DATA SHOWN →
###

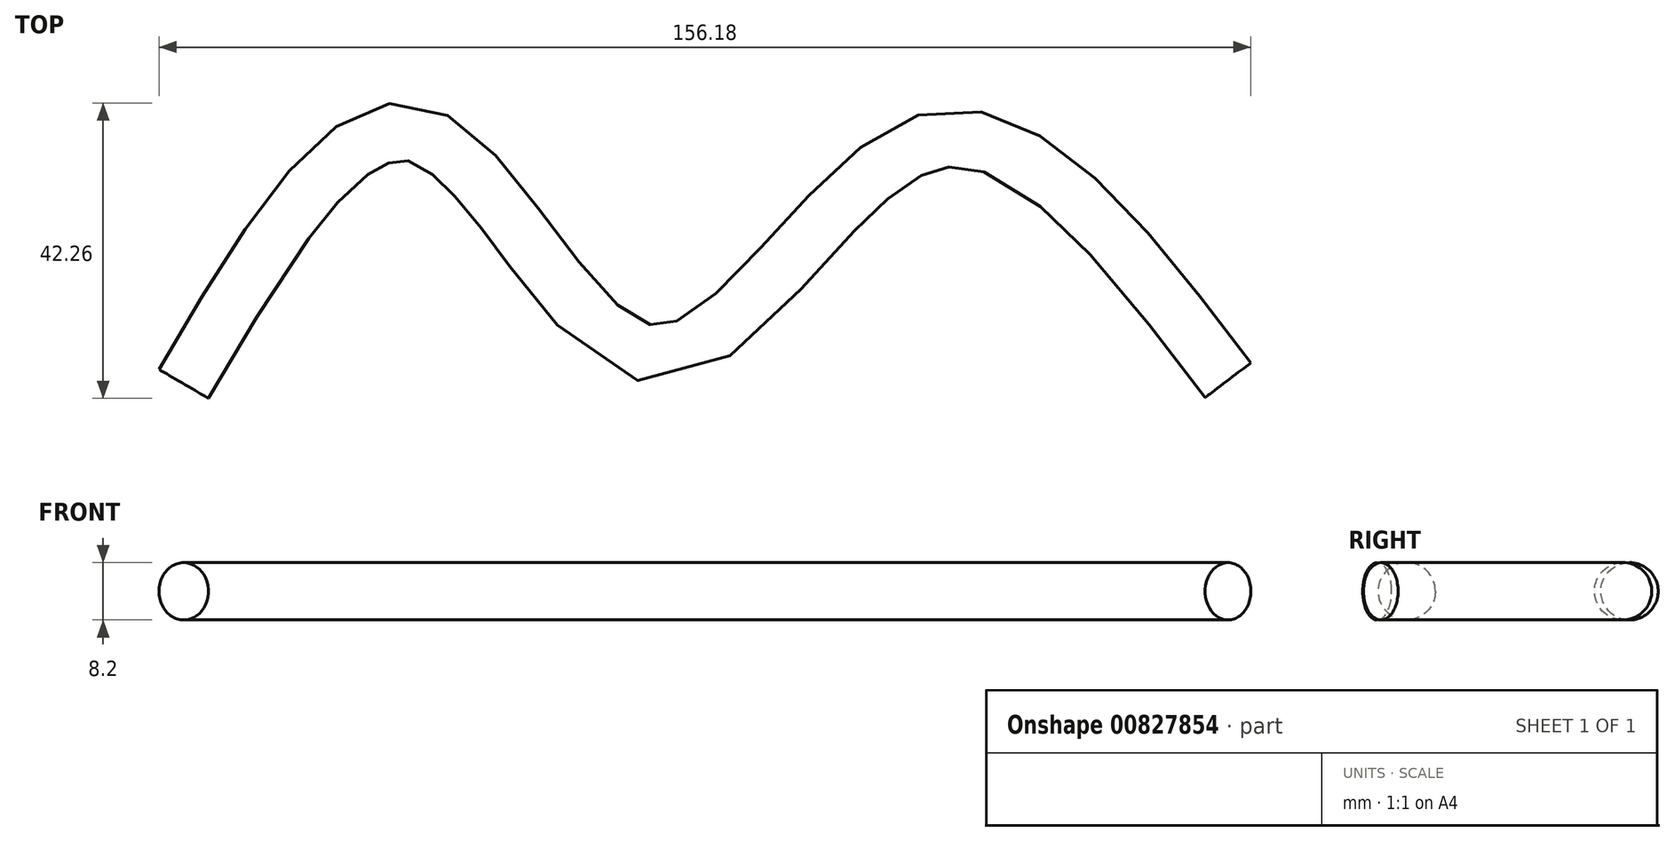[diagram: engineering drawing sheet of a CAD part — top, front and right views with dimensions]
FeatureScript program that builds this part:
annotation { "Feature Type Name" : "Feature", "Feature Type Description" : "" }
export const myFeature = defineFeature(function(context is Context, id is Id, definition is map)
    precondition{}
    {
        {
            var Q0;
            Q0=qCreatedBy(makeId("Top.planeOp"),FACE);
            var sketch = newSketch(context, id + "F0", { "sketchPlane" : qUnion([Q0])});
            skFitSpline(sketch, "E0", {"points": [v(-62.52, -14.37) * mm, v(-27.84, 21.29) * mm, v(4.94, -9.97) * mm, v(43.45, 20.15) * mm, v(87.36, -13.82) * mm], "startDerivative": vector(140.22, 239.88) * mm, "endDerivative": vector(168, -221.67) * mm});
            skSolve(sketch);
        }
        {
            var Q0;
            Q0=sQuery(id+"F0.wireOp",EDGE,"E0");
            var Q1;
            Q1=sQuery(id+"F0.wireOp",VERTEX,"E0.end");
            cPlane(context, id + "F1", {"entities" : qUnion([Q0, Q1]), "cplaneType" : CPlaneType.CURVE_POINT, "offset" : 25.4 * mm, "width" : 152.4 * mm, "height" : 152.4 * mm});
        }
        {
            var Q0;
            Q0=qCreatedBy(id+"F1.planeOp",FACE);
            var sketch = newSketch(context, id + "F2", { "sketchPlane" : qUnion([Q0])});
            skCircle(sketch, "E1", {"center": v(60.97, 0) * mm, "radius": 4.1 * mm});
            skSolve(sketch);
        }
        {
            var Q0;
            Q0=makeQuery(id+"F2.imprint","IMPRINT",FACE,{"disambiguationData":[TD([[makeQuery(id+"F2.imprint","IMPRINT",EDGE,{"derivedFrom":sQuery(id+"F2.wireOp",EDGE,"E1")}),1.0]])]});
            var Q1;
            Q1=sQuery(id+"F0.wireOp",EDGE,"E0");
            sweep(context, id + "F3", {"profiles" : qUnion([Q0]), "path" : qUnion([Q1])});
        }
    });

###

SHORT TASK → Identify each line of the material in which the string "qUnion" appears, and copy those lines out in full.

ANSWER TO THIS TASK →
            var sketch = newSketch(context, id + "F0", { "sketchPlane" : qUnion([Q0])});
            cPlane(context, id + "F1", {"entities" : qUnion([Q0, Q1]), "cplaneType" : CPlaneType.CURVE_POINT, "offset" : 25.4 * mm, "width" : 152.4 * mm, "height" : 152.4 * mm});
            var sketch = newSketch(context, id + "F2", { "sketchPlane" : qUnion([Q0])});
            sweep(context, id + "F3", {"profiles" : qUnion([Q0]), "path" : qUnion([Q1])});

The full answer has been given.